Get the best Northern Lights Experience in Alaska
The Northern Lights are global phenomenon – actually the result of collisions between gaseous particles in the Earth’s atmosphere with charged particles released from the sun’s atmosphere.
Famously, people travel to Norway, Canada, Sweden, Iceland, and Greenland to see this global wonder.
But did you know Alaska is an amazing destination to see them too?
When can you see the northern lights in Alaska?
From mid – August to mid-April.
They’re not visible during the middle summer months, because it doesn’t get dark enough under the midnight sun.
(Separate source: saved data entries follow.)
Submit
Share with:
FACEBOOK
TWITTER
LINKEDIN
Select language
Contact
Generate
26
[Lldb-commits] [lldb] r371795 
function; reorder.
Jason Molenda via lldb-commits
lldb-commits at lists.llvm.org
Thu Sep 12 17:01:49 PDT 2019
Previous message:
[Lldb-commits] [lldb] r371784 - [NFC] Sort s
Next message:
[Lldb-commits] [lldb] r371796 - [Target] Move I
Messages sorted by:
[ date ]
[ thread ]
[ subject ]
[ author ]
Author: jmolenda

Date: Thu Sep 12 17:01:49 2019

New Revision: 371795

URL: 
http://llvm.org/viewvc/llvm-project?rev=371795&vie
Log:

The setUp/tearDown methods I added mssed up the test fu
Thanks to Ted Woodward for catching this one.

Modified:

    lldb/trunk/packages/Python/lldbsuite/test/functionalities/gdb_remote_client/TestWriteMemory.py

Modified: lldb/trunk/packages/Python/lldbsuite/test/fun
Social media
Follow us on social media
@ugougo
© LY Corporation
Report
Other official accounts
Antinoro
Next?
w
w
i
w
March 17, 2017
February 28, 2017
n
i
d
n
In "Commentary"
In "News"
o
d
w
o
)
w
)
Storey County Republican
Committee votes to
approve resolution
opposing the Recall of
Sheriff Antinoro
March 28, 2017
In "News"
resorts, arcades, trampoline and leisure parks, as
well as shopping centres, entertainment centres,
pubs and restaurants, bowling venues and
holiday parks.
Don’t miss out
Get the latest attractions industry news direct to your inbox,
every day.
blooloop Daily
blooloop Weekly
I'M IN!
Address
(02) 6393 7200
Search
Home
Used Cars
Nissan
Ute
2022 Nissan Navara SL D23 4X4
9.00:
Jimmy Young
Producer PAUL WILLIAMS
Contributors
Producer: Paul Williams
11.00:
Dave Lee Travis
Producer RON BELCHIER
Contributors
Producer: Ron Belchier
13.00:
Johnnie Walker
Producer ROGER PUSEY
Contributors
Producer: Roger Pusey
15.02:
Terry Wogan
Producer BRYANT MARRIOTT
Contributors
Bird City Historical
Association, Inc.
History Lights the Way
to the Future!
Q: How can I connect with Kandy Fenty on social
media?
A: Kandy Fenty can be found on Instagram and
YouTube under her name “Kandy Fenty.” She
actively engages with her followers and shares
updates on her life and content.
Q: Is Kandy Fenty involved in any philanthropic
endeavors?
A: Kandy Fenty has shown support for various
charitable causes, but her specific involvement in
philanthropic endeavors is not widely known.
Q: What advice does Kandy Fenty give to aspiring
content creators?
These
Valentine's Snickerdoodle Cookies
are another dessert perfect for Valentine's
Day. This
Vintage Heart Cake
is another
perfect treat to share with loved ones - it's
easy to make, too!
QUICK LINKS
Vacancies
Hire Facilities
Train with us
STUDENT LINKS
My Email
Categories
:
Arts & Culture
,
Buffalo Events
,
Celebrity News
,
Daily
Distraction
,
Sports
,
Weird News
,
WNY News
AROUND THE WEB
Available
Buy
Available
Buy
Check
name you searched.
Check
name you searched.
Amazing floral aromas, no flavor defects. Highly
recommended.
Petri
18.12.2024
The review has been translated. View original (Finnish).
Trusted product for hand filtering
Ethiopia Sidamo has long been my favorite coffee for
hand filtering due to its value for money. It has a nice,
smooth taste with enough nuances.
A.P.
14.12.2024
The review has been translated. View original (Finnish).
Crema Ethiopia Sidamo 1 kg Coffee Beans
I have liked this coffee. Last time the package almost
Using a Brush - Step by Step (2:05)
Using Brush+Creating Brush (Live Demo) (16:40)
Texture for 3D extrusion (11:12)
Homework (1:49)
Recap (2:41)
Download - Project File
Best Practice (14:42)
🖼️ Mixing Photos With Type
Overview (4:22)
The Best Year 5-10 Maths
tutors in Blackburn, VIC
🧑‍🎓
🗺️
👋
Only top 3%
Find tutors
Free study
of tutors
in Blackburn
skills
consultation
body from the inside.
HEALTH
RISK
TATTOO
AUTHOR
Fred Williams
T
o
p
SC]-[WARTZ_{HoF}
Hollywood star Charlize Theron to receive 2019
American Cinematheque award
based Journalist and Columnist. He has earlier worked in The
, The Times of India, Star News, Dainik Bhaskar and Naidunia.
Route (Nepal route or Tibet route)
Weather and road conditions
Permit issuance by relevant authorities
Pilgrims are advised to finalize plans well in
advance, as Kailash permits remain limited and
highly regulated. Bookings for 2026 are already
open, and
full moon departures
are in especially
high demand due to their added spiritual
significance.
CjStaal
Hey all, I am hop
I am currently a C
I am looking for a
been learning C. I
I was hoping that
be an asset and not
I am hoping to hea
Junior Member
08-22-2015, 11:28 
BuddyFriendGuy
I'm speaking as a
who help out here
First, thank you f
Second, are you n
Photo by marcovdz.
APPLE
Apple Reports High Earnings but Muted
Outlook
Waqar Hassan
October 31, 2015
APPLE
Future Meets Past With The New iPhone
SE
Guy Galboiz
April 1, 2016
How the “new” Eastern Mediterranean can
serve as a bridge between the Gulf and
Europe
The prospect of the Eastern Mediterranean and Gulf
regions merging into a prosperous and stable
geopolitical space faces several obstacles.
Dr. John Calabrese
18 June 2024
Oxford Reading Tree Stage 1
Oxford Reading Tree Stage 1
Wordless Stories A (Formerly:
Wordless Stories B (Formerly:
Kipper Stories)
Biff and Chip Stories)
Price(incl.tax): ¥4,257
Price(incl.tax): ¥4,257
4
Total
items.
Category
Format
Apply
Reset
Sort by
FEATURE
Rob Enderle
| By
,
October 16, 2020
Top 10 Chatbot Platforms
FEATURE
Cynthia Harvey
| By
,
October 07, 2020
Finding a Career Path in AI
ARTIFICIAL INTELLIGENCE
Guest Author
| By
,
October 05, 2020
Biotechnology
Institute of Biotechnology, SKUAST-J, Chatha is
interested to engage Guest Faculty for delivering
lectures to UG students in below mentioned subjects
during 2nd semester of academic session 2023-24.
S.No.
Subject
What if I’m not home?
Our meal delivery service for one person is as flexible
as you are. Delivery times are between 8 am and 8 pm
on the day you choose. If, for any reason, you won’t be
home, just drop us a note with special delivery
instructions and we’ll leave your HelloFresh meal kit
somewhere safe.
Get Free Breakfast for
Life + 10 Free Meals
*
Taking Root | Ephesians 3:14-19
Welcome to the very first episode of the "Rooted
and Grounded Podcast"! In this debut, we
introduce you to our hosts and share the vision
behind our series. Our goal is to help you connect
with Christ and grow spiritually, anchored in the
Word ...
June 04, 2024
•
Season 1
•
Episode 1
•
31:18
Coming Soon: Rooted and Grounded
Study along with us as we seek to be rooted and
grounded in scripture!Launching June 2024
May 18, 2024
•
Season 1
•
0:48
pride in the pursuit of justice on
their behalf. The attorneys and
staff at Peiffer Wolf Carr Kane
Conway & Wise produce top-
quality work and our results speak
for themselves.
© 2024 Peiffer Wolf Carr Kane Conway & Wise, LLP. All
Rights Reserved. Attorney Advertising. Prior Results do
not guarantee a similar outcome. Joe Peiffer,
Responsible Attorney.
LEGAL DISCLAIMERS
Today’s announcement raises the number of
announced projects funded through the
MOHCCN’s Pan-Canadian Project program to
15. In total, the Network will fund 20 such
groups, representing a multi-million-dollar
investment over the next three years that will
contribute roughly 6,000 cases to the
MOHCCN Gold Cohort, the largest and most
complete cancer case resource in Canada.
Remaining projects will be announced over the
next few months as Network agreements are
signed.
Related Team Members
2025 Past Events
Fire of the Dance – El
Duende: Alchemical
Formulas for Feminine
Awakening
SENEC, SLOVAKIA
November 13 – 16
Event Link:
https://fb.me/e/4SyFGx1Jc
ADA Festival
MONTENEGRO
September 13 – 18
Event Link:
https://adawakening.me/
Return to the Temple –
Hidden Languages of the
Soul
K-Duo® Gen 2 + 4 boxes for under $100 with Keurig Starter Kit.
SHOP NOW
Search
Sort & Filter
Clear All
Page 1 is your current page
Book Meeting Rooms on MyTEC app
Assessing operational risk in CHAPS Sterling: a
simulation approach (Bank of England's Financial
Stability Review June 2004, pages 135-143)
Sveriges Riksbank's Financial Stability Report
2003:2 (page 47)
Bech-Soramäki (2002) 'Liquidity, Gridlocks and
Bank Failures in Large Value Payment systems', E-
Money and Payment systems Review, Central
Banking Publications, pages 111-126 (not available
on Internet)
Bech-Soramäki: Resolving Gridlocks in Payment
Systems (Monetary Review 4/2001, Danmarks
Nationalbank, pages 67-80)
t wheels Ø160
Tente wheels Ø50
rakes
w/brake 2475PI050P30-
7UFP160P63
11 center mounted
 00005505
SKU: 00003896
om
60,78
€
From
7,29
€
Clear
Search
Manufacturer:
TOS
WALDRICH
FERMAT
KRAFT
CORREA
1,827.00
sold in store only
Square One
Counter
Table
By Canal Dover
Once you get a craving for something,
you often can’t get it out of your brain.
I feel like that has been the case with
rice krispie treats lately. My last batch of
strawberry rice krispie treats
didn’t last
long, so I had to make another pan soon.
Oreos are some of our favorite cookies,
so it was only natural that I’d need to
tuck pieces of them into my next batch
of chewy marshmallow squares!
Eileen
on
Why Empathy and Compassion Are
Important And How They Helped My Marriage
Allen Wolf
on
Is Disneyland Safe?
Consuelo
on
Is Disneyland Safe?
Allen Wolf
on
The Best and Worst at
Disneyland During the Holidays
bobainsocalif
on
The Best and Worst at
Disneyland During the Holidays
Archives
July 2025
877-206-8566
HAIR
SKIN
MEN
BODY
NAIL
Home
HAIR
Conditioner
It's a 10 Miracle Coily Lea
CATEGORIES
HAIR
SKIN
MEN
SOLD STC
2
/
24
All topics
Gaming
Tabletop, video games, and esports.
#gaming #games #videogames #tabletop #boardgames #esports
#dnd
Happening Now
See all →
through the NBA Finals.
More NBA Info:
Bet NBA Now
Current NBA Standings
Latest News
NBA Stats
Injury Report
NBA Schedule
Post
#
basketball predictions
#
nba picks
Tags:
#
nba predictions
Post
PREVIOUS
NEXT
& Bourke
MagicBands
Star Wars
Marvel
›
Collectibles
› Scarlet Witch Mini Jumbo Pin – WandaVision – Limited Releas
Sure Norway, Canada, Sweden, Iceland, and Greenland are on the destination list. But here’s why Alaska tops the list:
Easy travel from most of the US
You can easily book nonstop flights to Anchorage year-round from major U.S. hubs (like Chicago, Denver, Los Angeles, Minneapolis, Seattle, and Portland), so you can arrive easily — no passport required.
Fall or winter
From mid-November through March, in Anchorage you can look for the lights each night including while doing other things like ice fishing or dogsledding.
And if it’s mid-August to mid-September, you can see the lights during summer fun, like visiting Denali National Park or taking a glacier cruise.
It’s hard to miss seeing them
Visitors in Alaska who spend at least 3 nights looking for the lights have a 90% chance of finding them!
Tips to See the Northern Lights
Plan a 5 – 7 day Trip
Dedicate at least 3 nights to looking for the lights, so that you will have a 90% chance of seeing them. If it’s a time crunch, center a three or four day trip using a weekend.
Go to Fairbanks and the aurora oval
The main auroral band crosses the state of Alaska in an arc north of the Alaska Range, which makes Fairbanks and the surrounding area Alaska’s sweet spot for northern lights viewing.